RAID (Redundant Array of Inexpensive Disks) is a data storage arrangement that consents a system administrator/designer/builder/user to association two or more physical storage devices (HDDs, SSDs, or both) into a logical unit (an array) that is seen by the friendly system as a single drive. As the most common and best “all-round” RAID level, RAID 5 stripes data blocks across all drives in an array (at least 3 to a maximum of 32), and also distributes parity data across all drives (Figure 5). In the event of a single drive catastrophe, the system reads the parity data from the working drives to rebuild the data blocks that stood lost. RAID 10 (sometimes referred to as RAID 10) combines RAID 1 and RAID 10 to offer multiple sets of mirrors striped together. RAID 10 offers very good presentation with good data protection and no parity intentions.
RAID 5 consists of block-level striping with distributed parity. RAID 5 requires at least three disks. RAID 5 is seriously affected by the general trends regarding array rebuild time and the coincidental of drive failure during rebuild.
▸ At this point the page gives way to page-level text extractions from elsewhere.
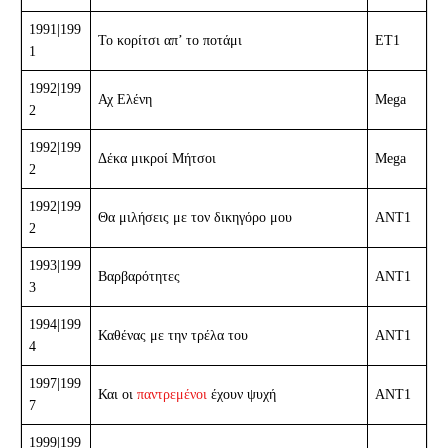
1991|199
Το κορίτσι απ’ το ποτάμι
ΕΤ1
1
1992|199
Αχ Ελένη
Mega
2
1992|199
Δέκα μικροί Μήτσοι
Mega
2
1992|199
Θα μιλήσεις με τον δικηγόρο μου
ΑΝΤ1
2
1993|199
Βαρβαρότητες
ΑΝΤ1
3
1994|199
Καθένας με την τρέλα του
ΑΝΤ1
4
1997|199
Και οι
παντρεμένοι
έχουν ψυχή
ΑΝΤ1
7
1999|199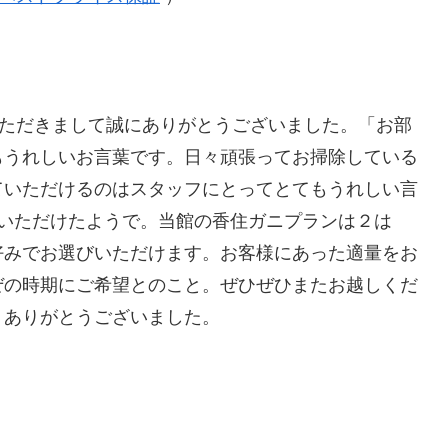
いただきまして誠にありがとうございました。「お部
もうれしいお言葉です。日々頑張ってお掃除している
ていただけるのはスタッフにとってとてもうれしい言
足いただけたようで。当館の香住ガニプランは２は
好みでお選びいただけます。お客様にあった適量をお
ぜの時期にご希望とのこと。ぜひぜひまたお越しくだ
。ありがとうございました。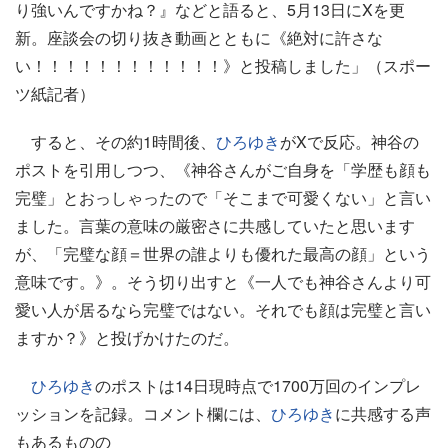
り強いんですかね？』などと語ると、5月13日にXを更
新。座談会の切り抜き動画とともに《絶対に許さな
い！！！！！！！！！！！！》と投稿しました」（スポー
ツ紙記者）
すると、その約1時間後、
ひろゆき
がXで反応。神谷の
ポストを引用しつつ、《神谷さんがご自身を「学歴も顔も
完璧」とおっしゃったので「そこまで可愛くない」と言い
ました。言葉の意味の厳密さに共感していたと思います
が、「完璧な顔＝世界の誰よりも優れた最高の顔」という
意味です。》。そう切り出すと《一人でも神谷さんより可
愛い人が居るなら完璧ではない。それでも顔は完璧と言い
ますか？》と投げかけたのだ。
ひろゆき
のポストは14日現時点で1700万回のインプレ
ッションを記録。コメント欄には、
ひろゆき
に共感する声
もあるものの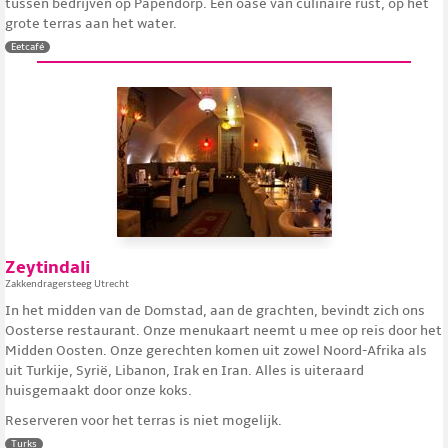
tussen bedrijven op Papendorp. Een oase van culinaire rust, op het
grote terras aan het water.
Eetcafé
Zeytindali
Zakkendragersteeg Utrecht
In het midden van de Domstad, aan de grachten, bevindt zich ons
Oosterse restaurant. Onze menukaart neemt u mee op reis door het
Midden Oosten. Onze gerechten komen uit zowel Noord-Afrika als
uit Turkije, Syrië, Libanon, Irak en Iran. Alles is uiteraard
huisgemaakt door onze koks.
Reserveren voor het terras is niet mogelijk.
Turks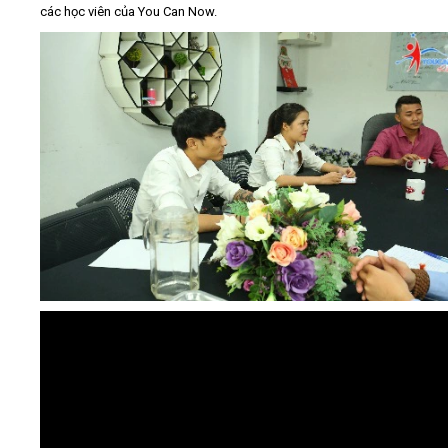
các học viên của You Can Now.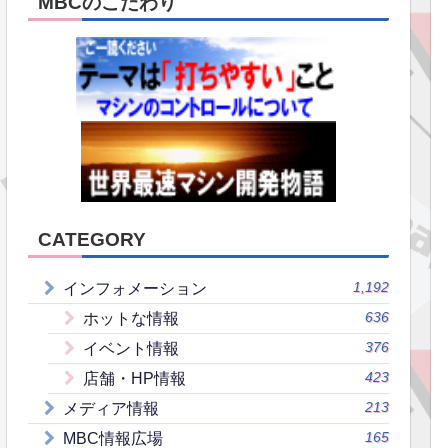
MBCのこだわり
CATEGORY
1,192
インフォメーション
636
ホットな情報
376
イベント情報
423
店舗・HP情報
213
メディア情報
165
MBC情報広場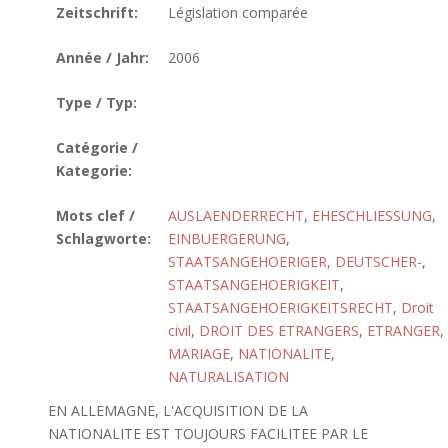
Zeitschrift:
Législation comparée
Année / Jahr:
2006
Type / Typ:
Catégorie /
Kategorie:
Mots clef /
AUSLAENDERRECHT
,
EHESCHLIESSUNG
,
Schlagworte:
EINBUERGERUNG
,
STAATSANGEHOERIGER, DEUTSCHER-
,
STAATSANGEHOERIGKEIT
,
STAATSANGEHOERIGKEITSRECHT
,
Droit
civil
,
DROIT DES ETRANGERS
,
ETRANGER
,
MARIAGE
,
NATIONALITE
,
NATURALISATION
EN ALLEMAGNE, L'ACQUISITION DE LA
NATIONALITE EST TOUJOURS FACILITEE PAR LE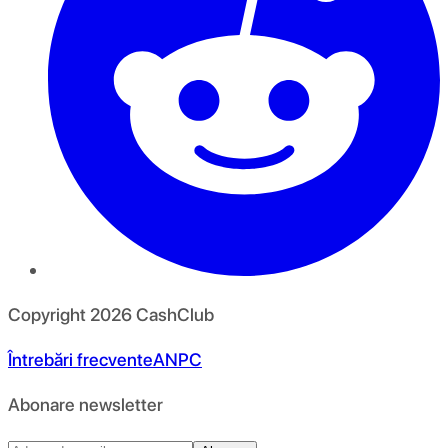
Copyright
2026
CashClub
Întrebări frecvente
ANPC
Abonare newsletter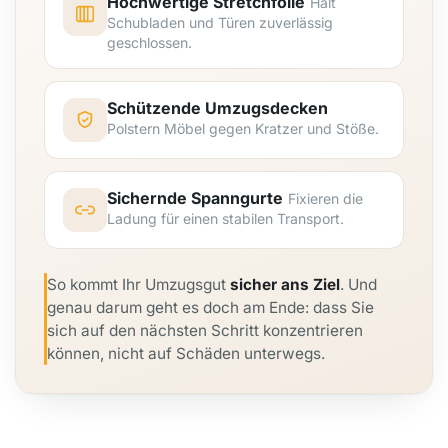
Hochwertige Stretchfolie
Hält
Schubladen und Türen zuverlässig
geschlossen.
Schützende Umzugsdecken
Polstern Möbel gegen Kratzer und Stöße.
Sichernde Spanngurte
Fixieren die
Ladung für einen stabilen Transport.
So kommt Ihr Umzugsgut
sicher ans Ziel
. Und
genau darum geht es doch am Ende: dass Sie
sich auf den nächsten Schritt konzentrieren
können, nicht auf Schäden unterwegs.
Raid 10 requires Minimum 4 disks, Excellent redundancy and Excellent performances.
- The RAID 5 performance in the read procedures is quite cherished, though its write operation is quite slow, as compared to RAID 10. RAID 10 is thus used for organizations which require high write performance. Hence, it is very obvious, RAID 10 is not used for systems like heavy databases, which require high speed write performance.
- The RAID 10 arrays are more data terminated than the RAID 5 arrays. This makes RAID 10 an ideal option for the cases where high data redundancy is required.
- RAID 10 provides more architectural flexibility, as compared to RAID 5. The amount of free space left is also curtailed, if you use a RAID 10 data storage scheme.
- RAID 5 demands a high end card for the data storage performance. If the purpose of the RAID 5 controller is being solved by the operating system, then it will result in the slowing down of the presentation of the computer. In case of a RAID 10 controller, any hardware controller can be used.
- RAID 10 finds a wide variety of applications. Systems with RAID 0, RAID 1 or RAID 5 storage arrangements are often replaced with a RAID 10 storage scheme. They are mainly used for medium sized databases. RAID 5 disks are primarily used in the procedures that require transactions. Relational databases are among the other fields that run very well under a RAID 5 storage scheme.
- RAID 5 has been used for a lot of critical application such as SQL server machine. However RAID 10 seems to be a lot more robust considering the hardware.
- Raid 10 can have considerable performance increases over Raid 5 (especially on random or small writes), but storage capacity is cut in half.
- Raid 5 has the best storage efficiency and High sequential read performance as compared to Raid 10.